Hikayemiz
Toprak bir kort, zeytin ağaçları ve Ege Denizi arasına gizlenmiş. İşte her şey burada başladı. Bodrum’a taşındığımızda, tenisin hayatımızı bu kadar değiştireceğini tahmin etmiyorduk; ta ki yedi yaşındaki kızımız Ela ilk raketini eline alana kadar.
Ela antrenmanlarına devam ederken, bizim de içimizde saklı olan bir tutku canlandı. Ela’nın defterine tenis kıyafetleri çizdiğini fark ettik. Bunlar hayal gücüyle dolu tasarımlardı. Çizimleri önce sohbetlerimize misafir oldu, sonra da sabahlara kadar çay eşliğinde süren tasarım seanslarımıza dönüştü.
Fark ettik ki, tenis kıyafetlerinde alışılmışın dışında bir şey arayanlar istediklerini bulamıyordu. Evet, büyük markalar performans giyime, lüks etiketler ise elit kulüp stilini yansıtmaya odaklanmıştı. Ama biz, geleneksel tenis kıyafetlerinin sınırlarını zorlayan ve kendi tarzını yaratmak isteyenler için tasarlamak istiyorduk.
Böylece, Ela’nın tasarımlarına hayat vermek için tasarım geçmişimizi de kullanarak, mütevazı bir girişim olarak evimizden yola çıktık. Yakında özel tasarım ve hazır giyim ürünlerine de genişleyecek olan ilk koleksiyonumuz, tenis mirasını karşı kültür öğeleri ile birleştiriyor. Wimbledon ve Roland Garros’un gelenekleri, sörf, punk ve sokak kültürünün cüretkâr enerjisiyle yeniden yorumladık.
Amacımız şampiyonluk maçınıza sizi hazırlamak değil. Maçtan sonra giyeceğiniz; tenise olan sevginizi ve kalıplara uymayan ruhunuzu yansıtan parçalar yaratıyoruz.
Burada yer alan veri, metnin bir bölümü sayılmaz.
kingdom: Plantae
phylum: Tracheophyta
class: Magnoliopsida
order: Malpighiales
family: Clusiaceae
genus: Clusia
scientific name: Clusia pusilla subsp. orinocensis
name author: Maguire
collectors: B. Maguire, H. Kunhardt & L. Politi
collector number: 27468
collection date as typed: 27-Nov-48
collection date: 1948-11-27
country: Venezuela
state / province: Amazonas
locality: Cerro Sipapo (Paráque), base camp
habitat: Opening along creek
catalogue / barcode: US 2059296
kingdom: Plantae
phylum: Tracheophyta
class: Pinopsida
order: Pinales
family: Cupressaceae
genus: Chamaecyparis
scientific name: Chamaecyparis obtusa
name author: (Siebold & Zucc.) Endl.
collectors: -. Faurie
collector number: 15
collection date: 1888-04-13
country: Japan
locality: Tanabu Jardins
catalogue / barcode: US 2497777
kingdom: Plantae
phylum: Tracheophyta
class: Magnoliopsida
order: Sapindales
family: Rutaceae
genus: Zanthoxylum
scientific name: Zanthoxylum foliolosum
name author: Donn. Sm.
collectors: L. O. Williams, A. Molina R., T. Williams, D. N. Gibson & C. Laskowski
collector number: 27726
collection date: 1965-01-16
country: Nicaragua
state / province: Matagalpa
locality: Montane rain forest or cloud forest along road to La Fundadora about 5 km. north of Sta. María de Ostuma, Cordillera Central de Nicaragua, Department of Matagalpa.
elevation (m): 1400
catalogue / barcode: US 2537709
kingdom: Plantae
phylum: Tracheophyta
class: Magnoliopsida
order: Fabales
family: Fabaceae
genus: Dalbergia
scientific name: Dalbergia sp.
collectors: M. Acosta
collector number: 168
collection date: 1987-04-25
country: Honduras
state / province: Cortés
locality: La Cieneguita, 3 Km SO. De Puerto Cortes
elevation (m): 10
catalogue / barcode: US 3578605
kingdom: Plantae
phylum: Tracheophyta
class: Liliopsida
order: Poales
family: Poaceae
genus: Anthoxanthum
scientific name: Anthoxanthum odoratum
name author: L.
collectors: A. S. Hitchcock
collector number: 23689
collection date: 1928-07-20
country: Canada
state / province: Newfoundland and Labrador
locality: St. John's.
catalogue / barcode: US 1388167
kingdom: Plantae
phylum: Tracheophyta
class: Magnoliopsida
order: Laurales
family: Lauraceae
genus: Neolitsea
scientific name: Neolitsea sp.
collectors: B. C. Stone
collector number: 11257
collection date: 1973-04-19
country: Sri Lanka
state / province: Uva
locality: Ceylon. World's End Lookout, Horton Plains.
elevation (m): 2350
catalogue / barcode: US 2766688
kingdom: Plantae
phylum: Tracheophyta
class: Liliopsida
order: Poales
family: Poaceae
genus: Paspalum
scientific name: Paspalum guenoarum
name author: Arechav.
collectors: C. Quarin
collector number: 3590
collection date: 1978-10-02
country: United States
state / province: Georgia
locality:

Kusursuz bir backhand’in yanı sıra kusurlu üç akorlu bir riff’i de takdir eden oyuncular için. Oyunun mirasına saygı duyarken kendi yolunu çizen herkes için.
Deniz meltemleri ve baseline rallileri arasında doğan bu mütevazı girişim, tenise ve onun hepimizde uyandırdığı yaratıcı ruha bir aşk mektubu.